My wife and I had wrestled with the idea of getting another dog after losing our beautiful male Red and White Setter – ‘Novo’ – in April of 2018. We couldn’t face ‘replacing’ Novo, he was very special to us, but we still had a 12 year old Setter who was clearly missing her companion. After six months, and a lot of heart searching, we reasoned that giving Novo’s place in our home to a rescued dog would not be ‘replacing him’ but instead would honour his memory. ​ It was my wife who stumbled across the SeBPRA website online and we could not believe how many beautiful dogs were urgently in need of a loving home. This was the answer for us, what better way to honour our lost boy than to offer his place to a dog so deserving of a second chance? I looked through the site and enquired about three dogs. Two had already attracted potential owners but the other, ‘Alize’, was ‘available’. ​ I downloaded and completed the application form from the site and was contacted by one of the administrators – Sarah, and so began the adoption process.

At this point I’d like to say that SeBPRA were highly impressive. Not only were the administrators knowledgeable, experienced dog owners, every individual involved in the chain had a clear love for animals and each stage of the adoption put the welfare of the dogs at the centre of the process. Having completed a searching application form there was then a video interview and a ‘home visit’ which, to some, might seem like overkill. I viewed it as a powerful reassurance that the utmost care was being taken to match dog with prospective owner and ensure the best outcome. Sarah explained the background most of these dogs experience may mean they are highly prey orientated, lack training and can be prone to attachment anxiety.

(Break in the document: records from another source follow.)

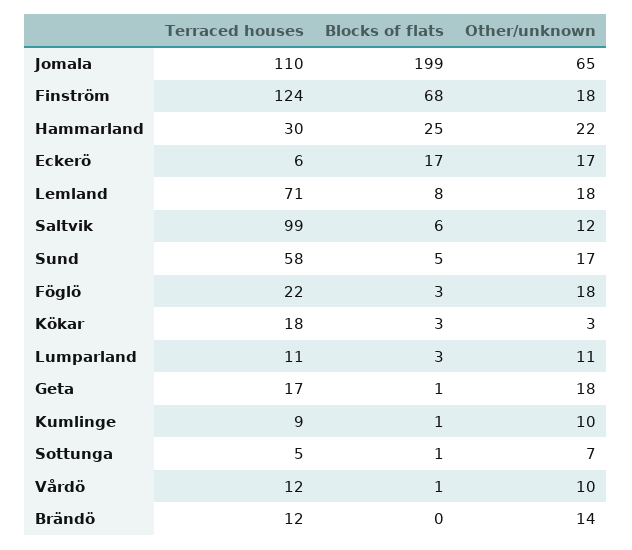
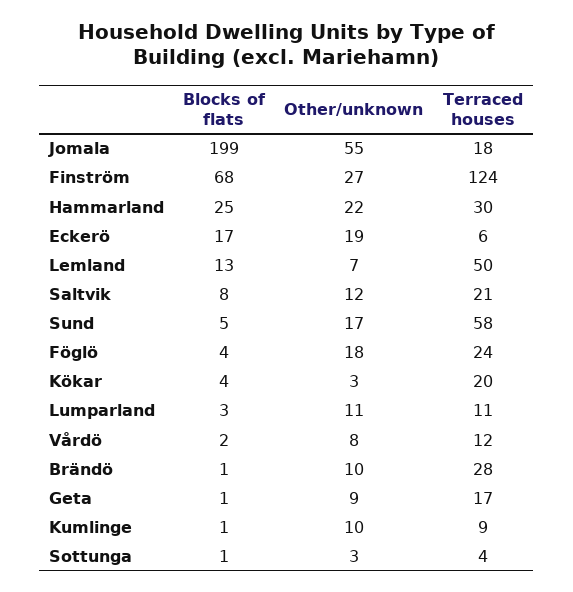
  {
    "Terraced houses": {
-     "Jomala": 110,
+     "Jomala": 18,
      "Finström": 124,
      "Hammarland": 30,
      "Eckerö": 6,
-     "Lemland": 71,
+     "Lemland": 50,
-     "Saltvik": 99,
+     "Saltvik": 21,
      "Sund": 58,
-     "Föglö": 22,
+     "Föglö": 24,
-     "Kökar": 18,
+     "Kökar": 20,
      "Lumparland": 11,
      "Geta": 17,
      "Kumlinge": 9,
-     "Sottunga": 5,
+     "Sottunga": 4,
      "Vårdö": 12,
-     "Brändö": 12
+     "Brändö": 28
    },
    "Blocks of flats": {
      "Jomala": 199,
      "Finström": 68,
      "Hammarland": 25,
      "Eckerö": 17,
-     "Lemland": 8,
+     "Lemland": 13,
-     "Saltvik": 6,
+     "Saltvik": 8,
      "Sund": 5,
-     "Föglö": 3,
+     "Föglö": 4,
-     "Kökar": 3,
+     "Kökar": 4,
      "Lumparland": 3,
      "Geta": 1,
      "Kumlinge": 1,
      "Sottunga": 1,
-     "Vårdö": 1,
+     "Vårdö": 2,
-     "Brändö": 0
+     "Brändö": 1
    },
    "Other/unknown": {
-     "Jomala": 65,
+     "Jomala": 55,
-     "Finström": 18,
+     "Finström": 27,
      "Hammarland": 22,
-     "Eckerö": 17,
+     "Eckerö": 19,
-     "Lemland": 18,
+     "Lemland": 7,
      "Saltvik": 12,
      "Sund": 17,
      "Föglö": 18,
      "Kökar": 3,
      "Lumparland": 11,
-     "Geta": 18,
+     "Geta": 9,
      "Kumlinge": 10,
-     "Sottunga": 7,
+     "Sottunga": 3,
-     "Vårdö": 10,
+     "Vårdö": 8,
-     "Brändö": 14
+     "Brändö": 10
    }
  }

So we knew and accepted that there were bound to be some challenges ahead. For us it was important that our adopted dog could get on with cats, as we have two bengals. Alize, the English Setter we had chosen, was tested with cats in the kennels and showed no adverse reaction, so she was the one!

The journey from Spain for our ‘new friend’ was a long one. We live in North East Scotland so Alize was in transit for the best part of three days. But here again SeBPRA consider the anxious wait for the new adopters by providing a link to​ the transporter​ which allows its progress to be tracked throughout the journey. Nick, who drives the transporter, posted regular updates and pictures during his journey so we could see our girl. We also appreciated something rather lovely upon his arrival when Alize hesitated to jump out from her crate. Nick refused to hurry her but instead insisted she be given time to come out when she was ready. It spoke volumes for the care afforded these unfortunate dogs.

From the outset Alize proved to be the beautiful, affectionate and energetic girl we expected. However, we knew there would be some bumps in the road to negotiate. She immediately made friends with our elderly Red and White Setter (who is clearly glad​ of the company) but we were a little surprised that she froze when she saw our cats. Alize did nothing to threaten them but she went into prey mode and just stared at them. Initially the cats were a little uncomfortable around her and kept their distance. We had introduced the cats into our home whilst we had our setters. With them my wife had rewarded the setters’ good behaviour around the cats with treats until they fully accepted them. This didn’t work with Alize, whilst in prey mode (or ‘on point’) Alize was uninterested in treats. Instead, in the presence of the cats, my wife flipped Alize onto her back and stroked her. Alize relaxed and the atmosphere in the room seemed to change. The cats were happy to approach Alize like this and over the course of two weeks of repeating this the desired effect was achieved; our dogs and cats are now one big happy family.​

Some three months after Alize’s arrival I have to say that she is everything we’d hoped for and so much more. We absolutely adore her, she is a pure joy and has found her forever home. She is bubbly, energetic, affectionate and loves to be made a fuss of. Naturally there are still some training issues ahead, but we are working on them and having fun in the process. She loves her walks but remains very prey orientated so I cannot let her off lead, but I hope that may change over time. We have to be careful what we leave on the kitchen worktop, she’s helped herself to my sandwiches on more than one occasion and chewed through my wallet and bank cards too. She’s a character but we would not be without her. Alize has become a close companion to our elderly Setter, who has not played so much since she was a youngster herself. Moreover, Alize has healed the hurt I thought would never leave me after the loss of our beautiful boy. In short I love her to bits.